▶ Task brief:
Locate, in the data below, the line that contains "index pip: (152, 601)" and the line that contains "index pip: (279, 248)"; reproduce exactly those two lines and every line between them, nothing more.

▶ Entries taken from a collection:
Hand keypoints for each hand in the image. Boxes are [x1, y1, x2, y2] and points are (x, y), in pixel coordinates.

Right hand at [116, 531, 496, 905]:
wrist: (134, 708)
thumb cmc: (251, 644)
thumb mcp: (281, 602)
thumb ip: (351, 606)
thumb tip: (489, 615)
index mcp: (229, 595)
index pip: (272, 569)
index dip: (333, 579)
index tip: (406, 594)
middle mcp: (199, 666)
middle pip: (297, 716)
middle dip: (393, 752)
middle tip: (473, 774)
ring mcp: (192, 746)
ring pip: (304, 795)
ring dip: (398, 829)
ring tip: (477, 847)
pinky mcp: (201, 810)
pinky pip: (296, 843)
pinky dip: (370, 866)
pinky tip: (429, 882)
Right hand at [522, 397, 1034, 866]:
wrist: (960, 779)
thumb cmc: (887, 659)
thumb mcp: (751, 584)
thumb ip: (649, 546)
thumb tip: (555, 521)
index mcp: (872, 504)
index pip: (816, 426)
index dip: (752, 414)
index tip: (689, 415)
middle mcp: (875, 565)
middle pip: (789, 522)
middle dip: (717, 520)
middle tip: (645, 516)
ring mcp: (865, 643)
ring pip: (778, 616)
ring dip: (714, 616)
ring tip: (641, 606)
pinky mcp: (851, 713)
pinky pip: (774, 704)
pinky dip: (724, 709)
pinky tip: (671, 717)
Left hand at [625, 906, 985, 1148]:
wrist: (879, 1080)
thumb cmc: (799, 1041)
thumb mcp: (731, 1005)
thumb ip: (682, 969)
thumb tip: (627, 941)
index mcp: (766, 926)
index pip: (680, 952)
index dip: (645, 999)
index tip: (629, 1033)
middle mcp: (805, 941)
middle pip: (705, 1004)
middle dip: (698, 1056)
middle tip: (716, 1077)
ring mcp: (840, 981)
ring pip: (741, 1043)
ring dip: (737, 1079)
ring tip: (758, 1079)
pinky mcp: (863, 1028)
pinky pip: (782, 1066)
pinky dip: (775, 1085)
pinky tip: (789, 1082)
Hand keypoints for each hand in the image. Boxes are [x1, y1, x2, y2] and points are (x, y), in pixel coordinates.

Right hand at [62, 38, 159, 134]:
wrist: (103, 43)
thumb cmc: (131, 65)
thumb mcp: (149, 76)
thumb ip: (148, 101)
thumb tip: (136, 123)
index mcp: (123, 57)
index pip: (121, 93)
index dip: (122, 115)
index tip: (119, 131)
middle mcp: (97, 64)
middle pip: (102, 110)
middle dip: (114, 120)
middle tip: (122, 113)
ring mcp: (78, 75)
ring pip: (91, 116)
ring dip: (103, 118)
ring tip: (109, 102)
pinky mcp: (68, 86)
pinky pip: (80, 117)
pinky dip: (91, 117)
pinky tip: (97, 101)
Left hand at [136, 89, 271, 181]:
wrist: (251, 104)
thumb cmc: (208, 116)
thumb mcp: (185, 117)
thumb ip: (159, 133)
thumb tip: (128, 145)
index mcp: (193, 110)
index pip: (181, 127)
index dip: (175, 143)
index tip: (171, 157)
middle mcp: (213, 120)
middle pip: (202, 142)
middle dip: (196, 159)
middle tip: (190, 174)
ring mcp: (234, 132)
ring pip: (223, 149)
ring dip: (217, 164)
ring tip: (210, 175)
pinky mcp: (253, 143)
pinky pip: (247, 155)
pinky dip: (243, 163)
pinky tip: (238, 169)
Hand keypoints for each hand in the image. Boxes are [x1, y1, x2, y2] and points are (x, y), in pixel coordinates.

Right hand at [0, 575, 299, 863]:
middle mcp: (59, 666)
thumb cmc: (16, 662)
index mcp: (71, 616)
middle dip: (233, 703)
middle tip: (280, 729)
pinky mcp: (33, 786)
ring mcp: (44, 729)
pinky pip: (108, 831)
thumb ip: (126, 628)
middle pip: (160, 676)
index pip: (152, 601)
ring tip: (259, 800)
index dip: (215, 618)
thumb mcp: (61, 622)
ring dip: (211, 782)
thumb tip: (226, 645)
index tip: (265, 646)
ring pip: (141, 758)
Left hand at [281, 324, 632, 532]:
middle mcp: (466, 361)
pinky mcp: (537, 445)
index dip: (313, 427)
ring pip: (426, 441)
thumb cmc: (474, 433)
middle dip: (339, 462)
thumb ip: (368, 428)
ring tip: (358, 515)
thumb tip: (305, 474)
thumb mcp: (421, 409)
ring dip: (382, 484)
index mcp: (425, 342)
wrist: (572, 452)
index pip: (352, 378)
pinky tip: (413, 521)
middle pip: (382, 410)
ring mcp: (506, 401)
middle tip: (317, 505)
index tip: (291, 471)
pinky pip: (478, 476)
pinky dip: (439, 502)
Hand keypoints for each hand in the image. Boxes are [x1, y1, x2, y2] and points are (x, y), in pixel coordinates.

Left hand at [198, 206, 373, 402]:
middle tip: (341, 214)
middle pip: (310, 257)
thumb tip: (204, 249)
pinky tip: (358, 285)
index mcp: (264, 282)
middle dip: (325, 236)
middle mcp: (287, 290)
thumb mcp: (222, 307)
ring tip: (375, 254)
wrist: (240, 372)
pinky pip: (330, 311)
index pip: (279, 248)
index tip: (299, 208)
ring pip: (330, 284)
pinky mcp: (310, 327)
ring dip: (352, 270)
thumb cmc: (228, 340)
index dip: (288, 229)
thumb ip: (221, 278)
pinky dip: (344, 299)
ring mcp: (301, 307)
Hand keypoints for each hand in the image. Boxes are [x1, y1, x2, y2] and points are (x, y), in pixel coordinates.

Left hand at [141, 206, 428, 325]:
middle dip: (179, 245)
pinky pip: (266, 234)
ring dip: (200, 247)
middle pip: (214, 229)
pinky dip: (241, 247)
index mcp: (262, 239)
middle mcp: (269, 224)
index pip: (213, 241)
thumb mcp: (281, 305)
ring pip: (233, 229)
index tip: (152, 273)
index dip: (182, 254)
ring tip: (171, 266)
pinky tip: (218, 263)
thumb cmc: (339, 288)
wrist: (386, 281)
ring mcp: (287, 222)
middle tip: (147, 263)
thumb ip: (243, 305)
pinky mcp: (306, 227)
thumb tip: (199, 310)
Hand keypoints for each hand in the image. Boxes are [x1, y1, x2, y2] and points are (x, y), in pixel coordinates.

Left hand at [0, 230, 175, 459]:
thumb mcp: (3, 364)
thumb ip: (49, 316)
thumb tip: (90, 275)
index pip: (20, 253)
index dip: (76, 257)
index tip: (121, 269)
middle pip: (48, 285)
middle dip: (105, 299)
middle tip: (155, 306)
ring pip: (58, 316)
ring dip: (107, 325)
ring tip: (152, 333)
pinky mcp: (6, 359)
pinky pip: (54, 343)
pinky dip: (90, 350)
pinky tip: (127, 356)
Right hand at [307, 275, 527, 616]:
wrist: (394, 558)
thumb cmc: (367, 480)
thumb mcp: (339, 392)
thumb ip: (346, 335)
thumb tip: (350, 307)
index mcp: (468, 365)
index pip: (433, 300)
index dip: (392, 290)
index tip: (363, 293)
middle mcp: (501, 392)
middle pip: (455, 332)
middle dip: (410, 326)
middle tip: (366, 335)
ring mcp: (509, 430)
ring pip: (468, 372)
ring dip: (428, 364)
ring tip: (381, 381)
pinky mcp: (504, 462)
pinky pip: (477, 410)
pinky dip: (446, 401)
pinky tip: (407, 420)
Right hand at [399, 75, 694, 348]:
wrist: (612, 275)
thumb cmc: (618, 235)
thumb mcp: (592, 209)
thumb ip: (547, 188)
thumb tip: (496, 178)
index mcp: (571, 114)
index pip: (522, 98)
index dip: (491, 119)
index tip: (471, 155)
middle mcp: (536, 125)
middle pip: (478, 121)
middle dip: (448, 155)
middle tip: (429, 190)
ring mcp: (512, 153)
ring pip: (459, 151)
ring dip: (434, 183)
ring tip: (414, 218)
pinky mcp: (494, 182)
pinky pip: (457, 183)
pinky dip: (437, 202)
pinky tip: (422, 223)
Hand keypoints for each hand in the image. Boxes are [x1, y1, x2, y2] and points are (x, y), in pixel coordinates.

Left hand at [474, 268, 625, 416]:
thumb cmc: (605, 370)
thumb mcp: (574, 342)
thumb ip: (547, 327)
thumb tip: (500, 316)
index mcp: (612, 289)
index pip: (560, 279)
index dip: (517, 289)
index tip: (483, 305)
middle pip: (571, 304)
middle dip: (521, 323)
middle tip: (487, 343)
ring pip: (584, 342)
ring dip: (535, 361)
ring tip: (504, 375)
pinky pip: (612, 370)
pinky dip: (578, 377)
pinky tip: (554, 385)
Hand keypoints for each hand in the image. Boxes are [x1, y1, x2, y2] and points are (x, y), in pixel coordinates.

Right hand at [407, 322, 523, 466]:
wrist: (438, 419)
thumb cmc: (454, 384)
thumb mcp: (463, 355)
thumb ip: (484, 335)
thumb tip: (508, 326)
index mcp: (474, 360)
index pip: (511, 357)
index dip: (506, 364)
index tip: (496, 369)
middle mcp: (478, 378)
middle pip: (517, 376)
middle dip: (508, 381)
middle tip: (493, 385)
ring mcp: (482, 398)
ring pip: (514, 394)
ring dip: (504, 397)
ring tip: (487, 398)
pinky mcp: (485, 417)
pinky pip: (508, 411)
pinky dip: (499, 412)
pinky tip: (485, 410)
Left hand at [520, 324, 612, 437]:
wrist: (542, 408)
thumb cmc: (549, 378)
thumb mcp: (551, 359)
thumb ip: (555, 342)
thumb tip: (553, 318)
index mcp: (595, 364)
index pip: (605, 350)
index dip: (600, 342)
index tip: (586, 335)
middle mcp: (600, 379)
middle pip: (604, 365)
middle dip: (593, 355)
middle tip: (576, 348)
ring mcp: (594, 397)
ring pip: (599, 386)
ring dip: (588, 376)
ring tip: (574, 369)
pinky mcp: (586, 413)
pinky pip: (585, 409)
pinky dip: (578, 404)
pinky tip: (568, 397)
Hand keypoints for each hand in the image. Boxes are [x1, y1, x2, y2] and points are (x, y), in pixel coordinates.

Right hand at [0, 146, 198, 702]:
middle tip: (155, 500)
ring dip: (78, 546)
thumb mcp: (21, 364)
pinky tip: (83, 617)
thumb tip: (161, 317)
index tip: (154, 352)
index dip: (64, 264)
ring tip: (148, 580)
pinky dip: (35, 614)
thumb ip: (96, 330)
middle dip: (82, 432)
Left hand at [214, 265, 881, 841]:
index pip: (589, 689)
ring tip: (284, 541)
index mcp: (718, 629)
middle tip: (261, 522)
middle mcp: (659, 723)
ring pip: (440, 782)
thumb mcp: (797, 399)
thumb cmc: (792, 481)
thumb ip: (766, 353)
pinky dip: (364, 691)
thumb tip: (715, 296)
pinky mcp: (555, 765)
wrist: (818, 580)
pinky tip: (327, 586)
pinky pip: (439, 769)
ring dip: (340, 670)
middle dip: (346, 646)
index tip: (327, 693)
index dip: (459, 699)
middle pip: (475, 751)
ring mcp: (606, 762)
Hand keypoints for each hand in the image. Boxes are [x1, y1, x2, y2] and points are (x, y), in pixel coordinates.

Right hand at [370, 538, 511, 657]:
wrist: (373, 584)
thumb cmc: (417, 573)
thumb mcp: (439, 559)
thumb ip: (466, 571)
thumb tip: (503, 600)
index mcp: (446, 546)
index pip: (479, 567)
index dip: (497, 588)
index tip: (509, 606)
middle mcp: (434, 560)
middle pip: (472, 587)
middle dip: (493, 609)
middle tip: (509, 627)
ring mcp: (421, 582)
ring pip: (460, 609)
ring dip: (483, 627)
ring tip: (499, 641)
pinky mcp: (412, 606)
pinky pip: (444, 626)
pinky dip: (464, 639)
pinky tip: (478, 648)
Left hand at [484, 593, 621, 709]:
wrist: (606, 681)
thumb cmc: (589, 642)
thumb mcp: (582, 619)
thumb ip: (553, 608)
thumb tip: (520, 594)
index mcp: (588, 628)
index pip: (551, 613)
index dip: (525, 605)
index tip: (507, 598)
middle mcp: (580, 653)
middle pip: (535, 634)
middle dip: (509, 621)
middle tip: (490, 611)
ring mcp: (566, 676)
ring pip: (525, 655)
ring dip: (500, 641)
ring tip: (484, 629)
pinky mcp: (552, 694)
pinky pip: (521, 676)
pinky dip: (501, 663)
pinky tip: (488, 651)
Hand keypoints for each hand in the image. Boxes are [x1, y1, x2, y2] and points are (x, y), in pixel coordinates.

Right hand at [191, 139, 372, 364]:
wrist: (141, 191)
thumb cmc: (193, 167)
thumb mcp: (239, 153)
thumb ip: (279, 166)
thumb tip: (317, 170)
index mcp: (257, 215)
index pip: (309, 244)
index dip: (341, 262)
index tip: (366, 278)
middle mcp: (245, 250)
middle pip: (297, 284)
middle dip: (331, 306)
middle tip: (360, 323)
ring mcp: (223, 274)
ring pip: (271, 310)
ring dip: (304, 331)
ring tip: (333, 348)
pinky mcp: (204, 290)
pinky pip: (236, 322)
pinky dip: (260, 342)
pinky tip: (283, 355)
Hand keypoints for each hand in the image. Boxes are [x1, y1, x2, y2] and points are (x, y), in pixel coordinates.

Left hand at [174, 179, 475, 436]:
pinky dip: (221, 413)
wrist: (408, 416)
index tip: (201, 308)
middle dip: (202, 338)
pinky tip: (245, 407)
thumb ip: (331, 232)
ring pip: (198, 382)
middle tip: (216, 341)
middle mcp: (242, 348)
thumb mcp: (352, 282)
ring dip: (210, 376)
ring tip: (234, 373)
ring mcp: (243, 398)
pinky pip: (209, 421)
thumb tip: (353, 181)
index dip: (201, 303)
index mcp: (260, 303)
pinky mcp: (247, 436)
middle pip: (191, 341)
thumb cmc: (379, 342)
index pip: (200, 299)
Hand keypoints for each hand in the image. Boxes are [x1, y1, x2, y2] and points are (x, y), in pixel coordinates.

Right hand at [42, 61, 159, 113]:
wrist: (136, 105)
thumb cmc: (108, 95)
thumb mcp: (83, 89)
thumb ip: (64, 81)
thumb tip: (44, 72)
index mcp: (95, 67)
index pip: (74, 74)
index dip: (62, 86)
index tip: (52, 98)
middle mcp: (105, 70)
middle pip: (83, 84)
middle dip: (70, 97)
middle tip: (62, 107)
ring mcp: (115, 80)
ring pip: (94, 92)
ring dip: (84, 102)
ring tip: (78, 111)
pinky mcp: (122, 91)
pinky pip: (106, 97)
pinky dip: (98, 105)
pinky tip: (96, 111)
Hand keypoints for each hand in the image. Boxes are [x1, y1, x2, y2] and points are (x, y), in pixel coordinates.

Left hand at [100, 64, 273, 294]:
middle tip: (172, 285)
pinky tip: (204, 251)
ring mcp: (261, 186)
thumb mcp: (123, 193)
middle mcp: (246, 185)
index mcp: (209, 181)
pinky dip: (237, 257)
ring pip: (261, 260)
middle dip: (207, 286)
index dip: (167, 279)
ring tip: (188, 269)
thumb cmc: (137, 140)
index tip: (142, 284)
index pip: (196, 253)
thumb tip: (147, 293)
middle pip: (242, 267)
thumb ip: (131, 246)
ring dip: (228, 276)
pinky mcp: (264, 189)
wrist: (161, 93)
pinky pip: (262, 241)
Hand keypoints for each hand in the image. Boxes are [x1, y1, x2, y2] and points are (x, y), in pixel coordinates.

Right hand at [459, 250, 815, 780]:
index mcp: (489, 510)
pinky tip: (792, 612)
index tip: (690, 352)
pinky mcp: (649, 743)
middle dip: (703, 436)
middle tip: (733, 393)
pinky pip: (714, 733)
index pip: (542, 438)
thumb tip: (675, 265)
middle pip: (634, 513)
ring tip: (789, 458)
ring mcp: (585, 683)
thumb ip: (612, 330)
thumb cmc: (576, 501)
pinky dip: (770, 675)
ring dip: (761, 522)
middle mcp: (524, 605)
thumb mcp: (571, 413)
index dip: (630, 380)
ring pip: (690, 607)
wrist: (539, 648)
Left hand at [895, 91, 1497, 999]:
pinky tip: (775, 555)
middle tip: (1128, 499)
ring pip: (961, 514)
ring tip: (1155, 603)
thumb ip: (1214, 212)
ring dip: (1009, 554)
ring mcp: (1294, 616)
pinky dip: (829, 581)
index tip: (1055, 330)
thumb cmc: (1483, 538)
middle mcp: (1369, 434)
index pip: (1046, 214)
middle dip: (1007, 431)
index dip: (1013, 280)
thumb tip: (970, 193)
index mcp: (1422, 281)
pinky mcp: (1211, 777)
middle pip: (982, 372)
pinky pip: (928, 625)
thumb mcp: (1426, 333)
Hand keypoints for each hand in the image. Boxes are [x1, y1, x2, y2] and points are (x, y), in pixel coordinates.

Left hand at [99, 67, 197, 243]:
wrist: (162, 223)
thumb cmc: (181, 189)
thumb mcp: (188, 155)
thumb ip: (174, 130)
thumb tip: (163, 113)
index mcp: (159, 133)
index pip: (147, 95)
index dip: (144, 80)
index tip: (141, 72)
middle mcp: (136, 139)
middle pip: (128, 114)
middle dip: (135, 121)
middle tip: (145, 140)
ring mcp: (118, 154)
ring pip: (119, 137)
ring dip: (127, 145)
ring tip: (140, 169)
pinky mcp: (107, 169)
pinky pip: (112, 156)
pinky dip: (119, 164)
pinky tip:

▶ Answer space:
index pip: (152, 601)
ring tip: (259, 800)
index dip: (215, 618)
thumb mcp: (61, 622)
ring dip: (211, 782)
thumb tip: (226, 645)
index tip: (265, 646)
ring pip: (141, 758)
Left hand at [281, 324, 632, 532]:
middle mcp: (466, 361)
pinky mcp: (537, 445)
index dip: (313, 427)
ring pip: (426, 441)
thumb cmc: (474, 433)
middle dip: (339, 462)
thumb ip: (368, 428)
ring tip: (358, 515)
thumb tip: (305, 474)
thumb mcp: (421, 409)
ring dip: (382, 484)
index mcp: (425, 342)
wrist: (572, 452)
index pip: (352, 378)
pinky tip: (413, 521)
middle pip: (382, 410)
ring mcp: (506, 401)
middle tip: (317, 505)
index tip: (291, 471)
pinky pip: (478, 476)
pinky dip: (439, 502)
Hand keypoints for each hand in the image. Boxes are [x1, y1, x2, y2] and points are (x, y), in pixel coordinates.

Left hand at [198, 206, 373, 402]:
middle tip: (341, 214)
middle pip: (310, 257)
thumb tip: (204, 249)
pinky tip: (358, 285)
index mcp: (264, 282)
middle dip: (325, 236)
middle mcp: (287, 290)
thumb mcp: (222, 307)
ring tip: (375, 254)
wrist: (240, 372)
pinky pip: (330, 311)
index pip: (279, 248)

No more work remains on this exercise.